Motivation is a core factor for a successful business and there have been many studies around it, yet there is no definitive answer or a one size fits all solution to motivation and employee engagement.
Leaders often miss the mark when trying to ramp up employee productivity. In a recent article several employee motivational myths are debunked:
- Many think money motivates but studies show that motivating with money is not effective because it is short lived. Receiving money is periodic in nature and therefore does not continuously motivate individuals.
- Keeping employees happy with perks at break time is also not effective since employees want a break. However, enjoyment at breaks does not support to improved performance.
- Some try to avoid conflict but this doesn't help anyone. It can result in dissatisfaction and discipline.
- There are those that believe some employees can never be motivated. This simply is not true. The reasons people are motivated do vary and the challenge for managers are to find what works for all employees
- Some believe that your achievers; those workers who quickly learn, adapt, and produce; don’t need motivation. All employees need motivation. If you don’t motivate those individuals than they will get bored.
It is recognition, not money, which is the real motivator in a down economy. The author David Javitch offers 10 quick ways to motivate your employees.
1. Praise the employee for a job well done--or even partially well done.
2. If an employee is bored, involve that individual in a discussion about ways to create a more satisfying career path, including promotions based on concrete outcomes.

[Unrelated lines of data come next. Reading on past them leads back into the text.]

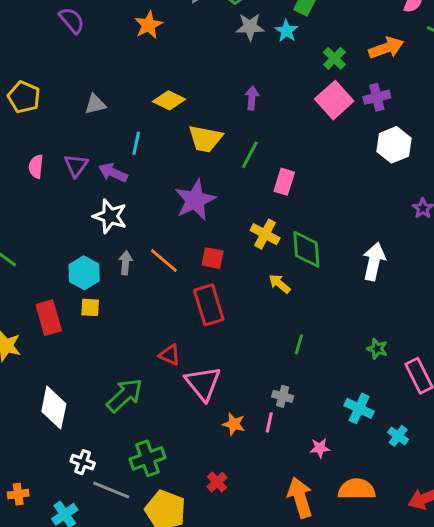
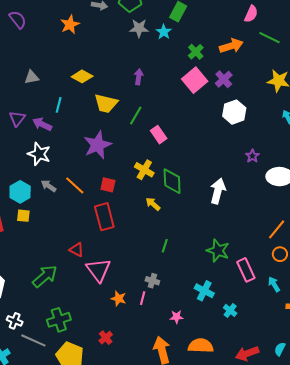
purple cross: (377, 97) -> (224, 79), turned -30
pink rectangle: (284, 182) -> (159, 135), turned -54
gray arrow: (126, 263) -> (49, 186), turned -63
green star: (377, 349) -> (218, 251), size x1.6

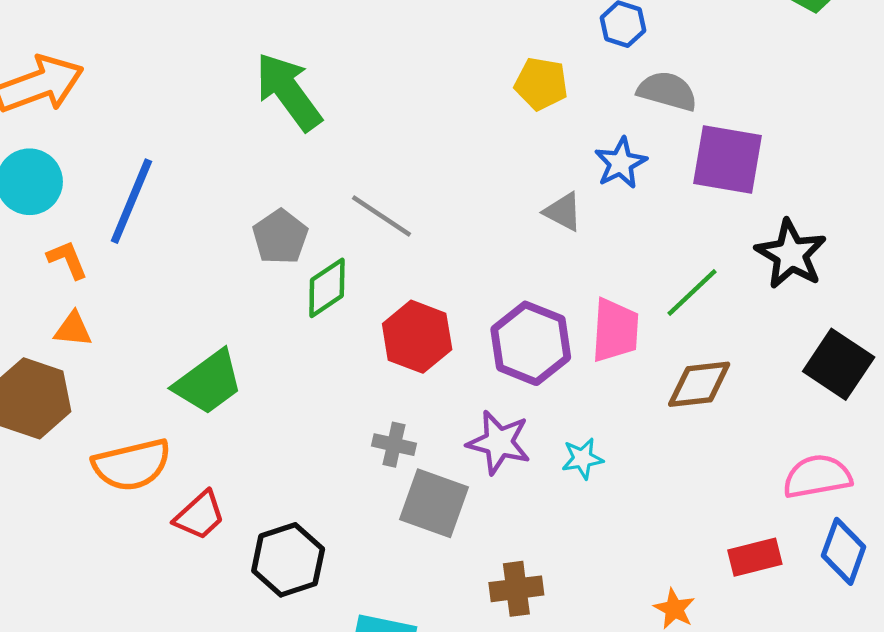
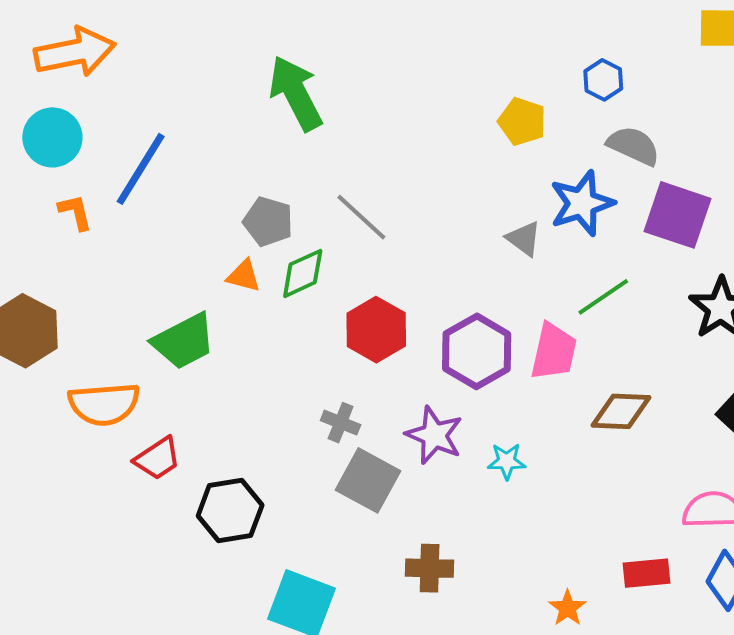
blue star: (621, 163) -> (582, 203), size x1.4
gray pentagon: (280, 237) -> (268, 222), turned -30
green line: (692, 292) -> (603, 297), moved
orange triangle: (73, 329) -> (244, 276), moved

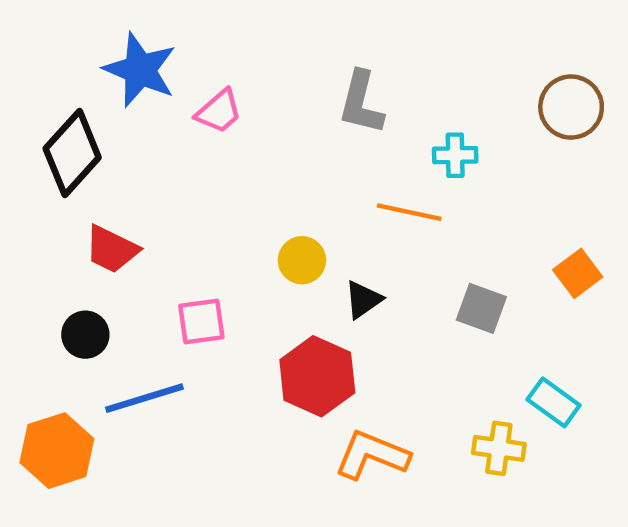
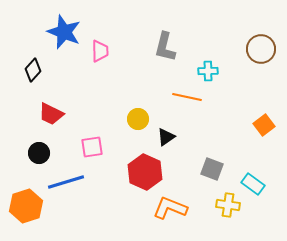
pink trapezoid: (219, 111) -> (100, 51), turned -50
black diamond: (72, 153) -> (33, 70), size x0.6
gray square: (481, 308) -> (212, 169), moved

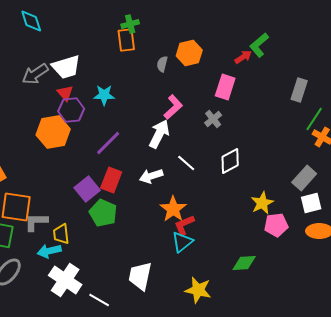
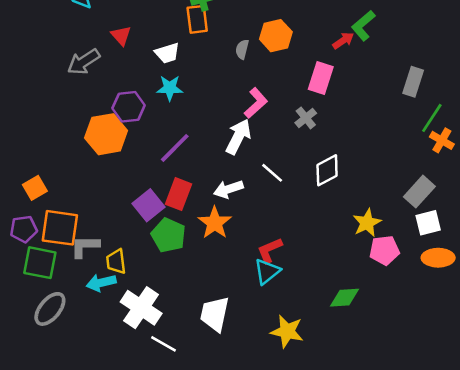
white trapezoid: (66, 67) -> (167, 53), moved, size x0.7
red triangle: (65, 93) -> (121, 36), moved
orange star: (173, 209) -> (215, 223), moved
white cross: (65, 280) -> (141, 308), moved

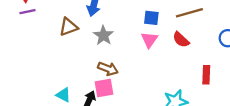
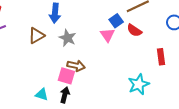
blue square: (151, 18) -> (116, 21), moved, turned -32
pink square: (104, 88) -> (66, 76), moved, turned 36

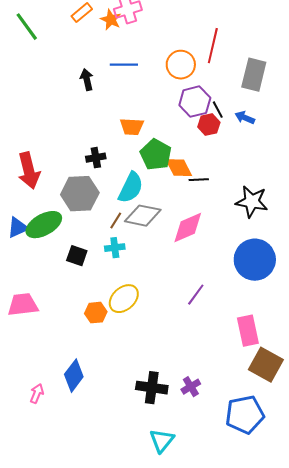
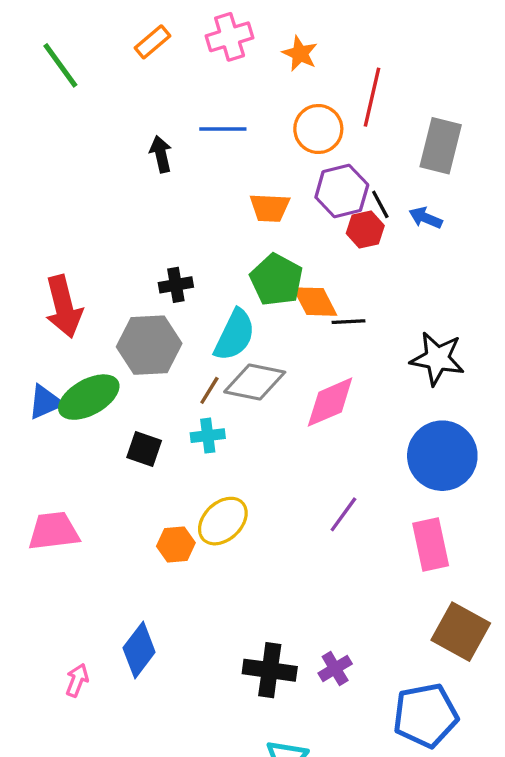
orange star: (111, 20) -> (300, 54), moved
orange trapezoid: (132, 127) -> (270, 208), moved
pink rectangle: (248, 331) -> (431, 544), moved

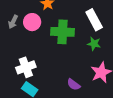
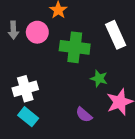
gray arrow: (13, 22) -> (13, 30), turned -32
green star: (94, 44) -> (99, 79), moved

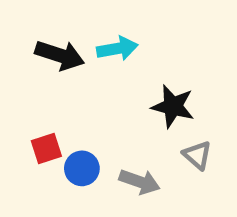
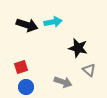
blue circle: (82, 168) -> (26, 87), moved

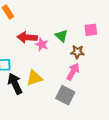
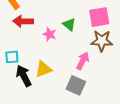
pink square: (91, 30) -> (99, 17), size x1.5
red arrow: (27, 37) -> (23, 21), moved
brown star: (77, 52) -> (102, 41), moved, size x1.5

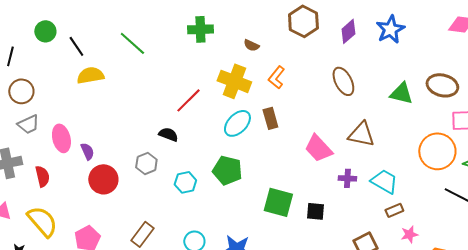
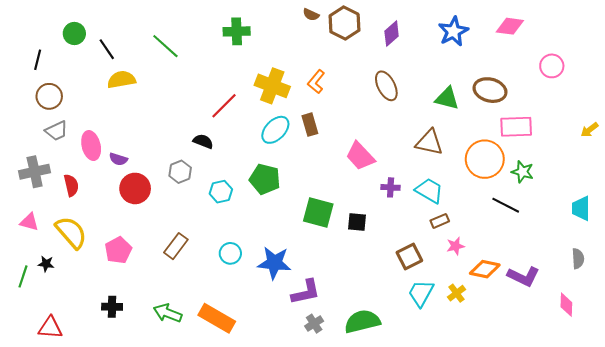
blue star: (390, 29) -> (453, 31), moved
brown semicircle: (251, 45) -> (311, 15), moved
brown triangle: (361, 134) -> (429, 142), moved
purple semicircle: (87, 151) -> (118, 159), turned 132

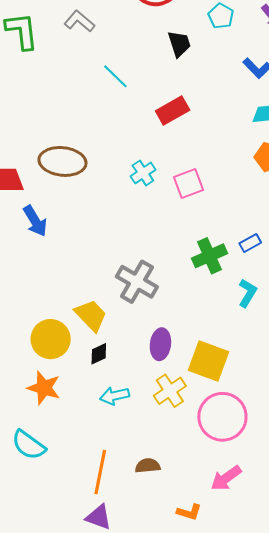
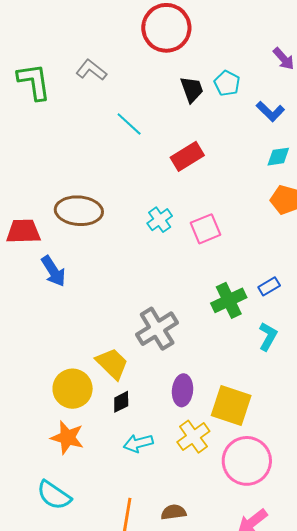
cyan pentagon: (221, 16) -> (227, 83), moved
gray cross: (137, 282) -> (157, 329), turned 30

3. State your clear expectations for task accomplishment.
4. Ensure that the job description involves a variety of tasks.

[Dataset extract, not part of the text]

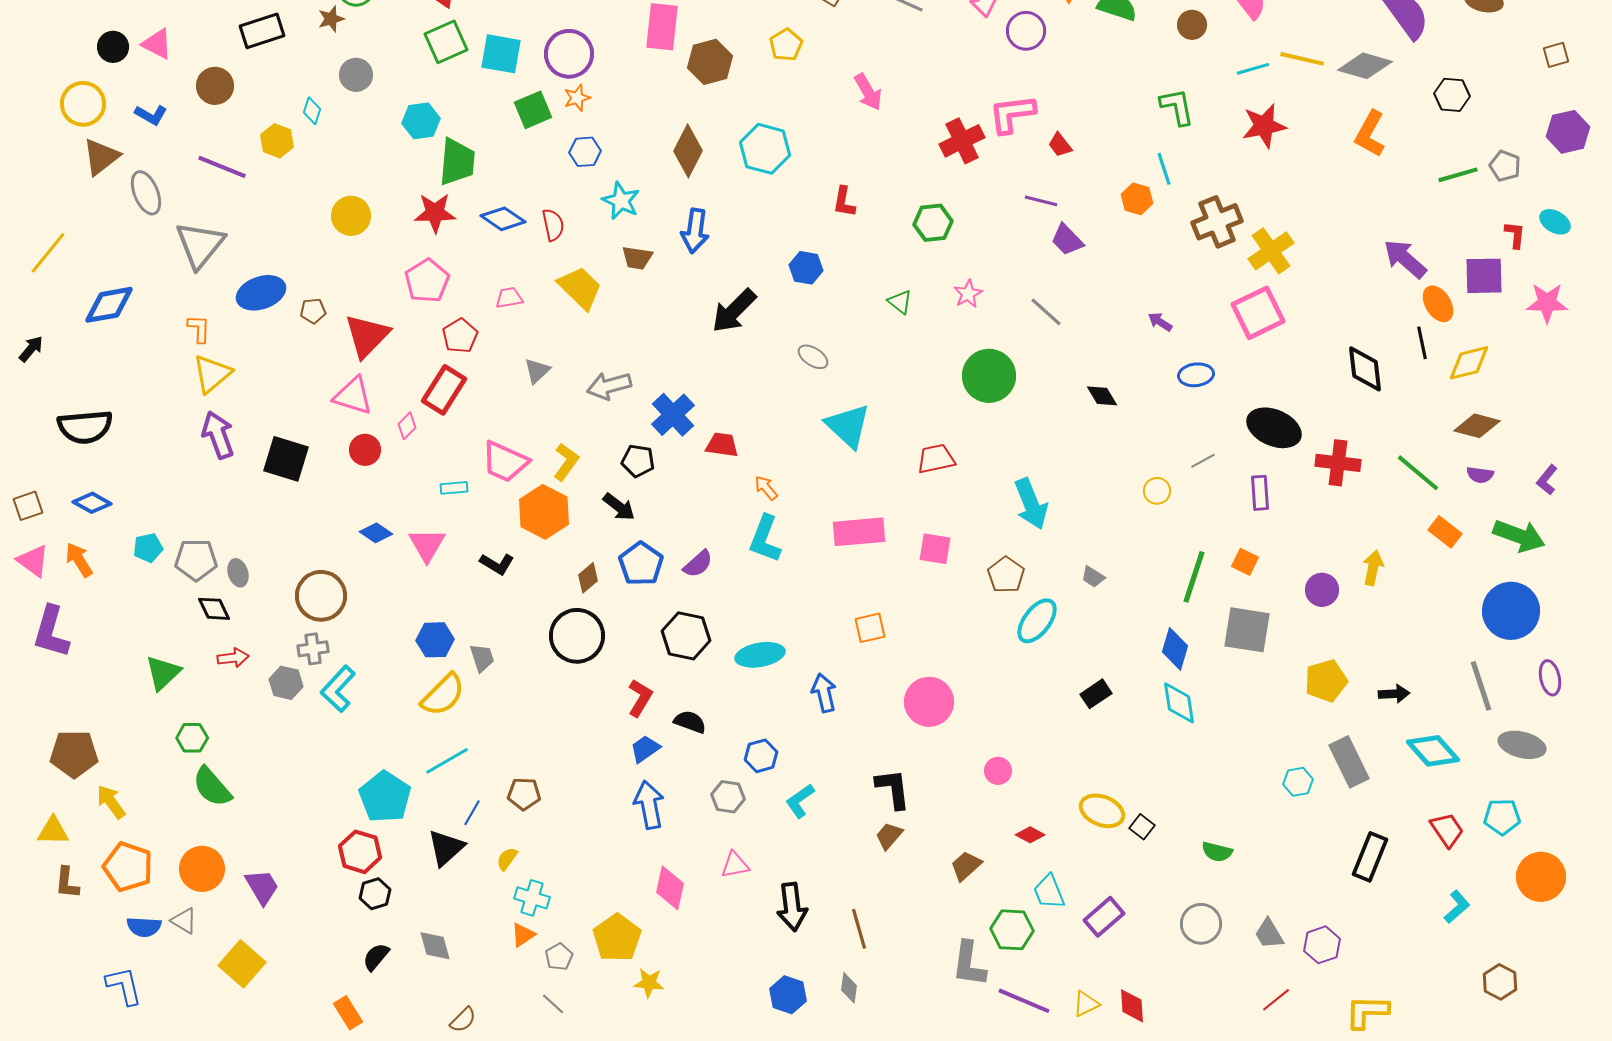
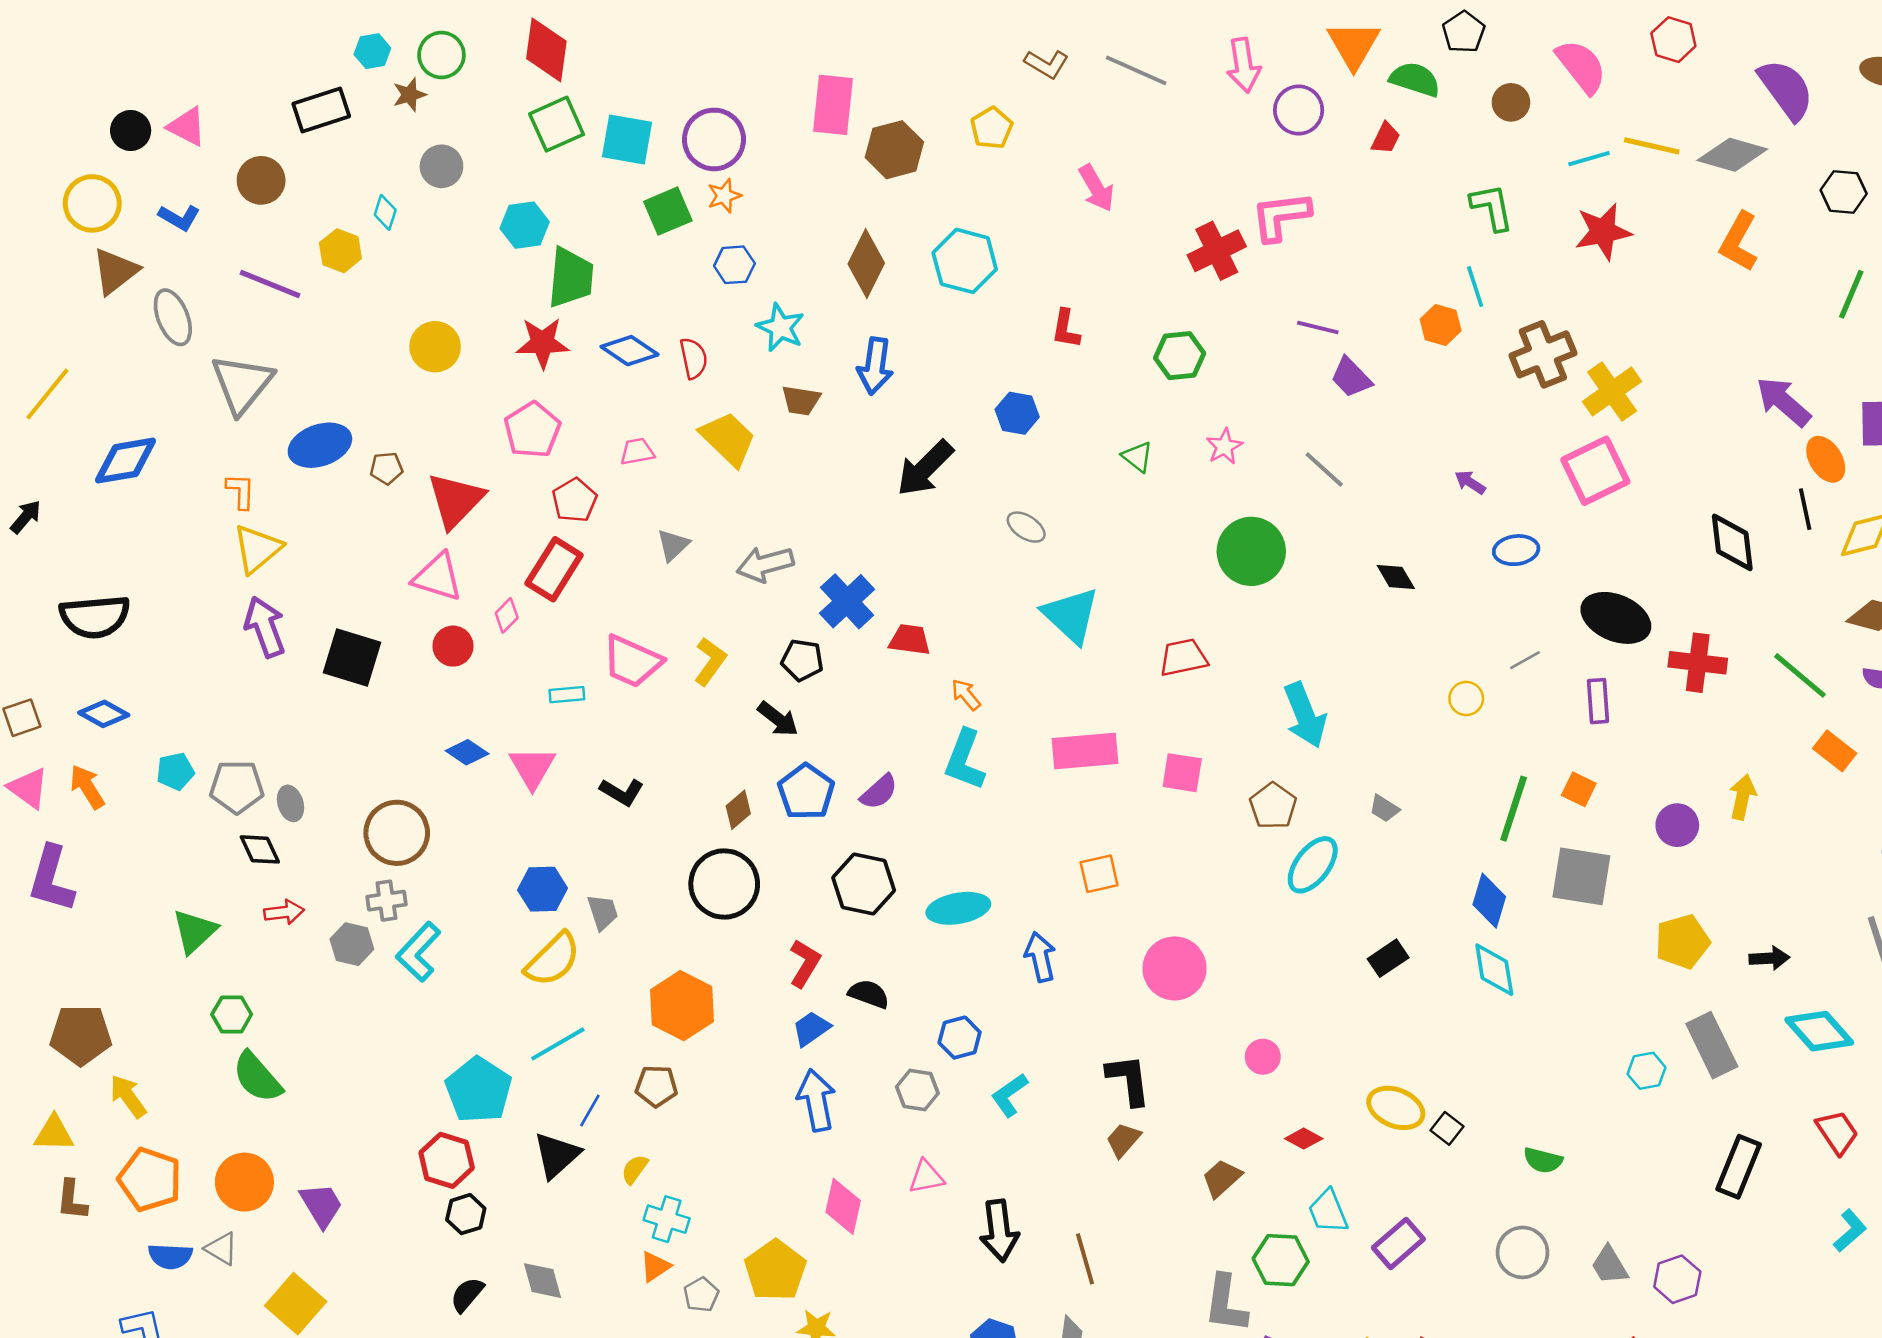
red trapezoid: (1060, 145) -> (1386, 138), moved, turned -116
green line: (1458, 175) -> (1851, 294), turned -51
orange hexagon: (544, 512) -> (682, 1006), moved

5. Ensure that the employee sees that what she's doing impacts the whole process or task that others will also be part of.
6. Make sure that the employee feels that what he/she is doing is meaningful.
7. Provide feedback along the way, pointing out both positive and negative aspects.
8. Allow for an appropriate amount of autonomy for the employee based on previous and anticipated accomplishment.
9. Increase the depth and breadth of what the employee is currently doing.
10. Provide the employee with adequate opportunity to succeed.
All of which
are easy to do and cost nothing. What is missing and probably most important is
the frequency with which we motivate people as the quote above highlights.
All you have to do to understand your company’s culture is to ask “What gets rewarded around here?” Because what get’s rewarded gets done. It is important for leaders to ensure their employees are not only working on the right things but that they do so productively. When motivating employees consider what you reward and how you reward it because employees want to be recognized for doing a good job.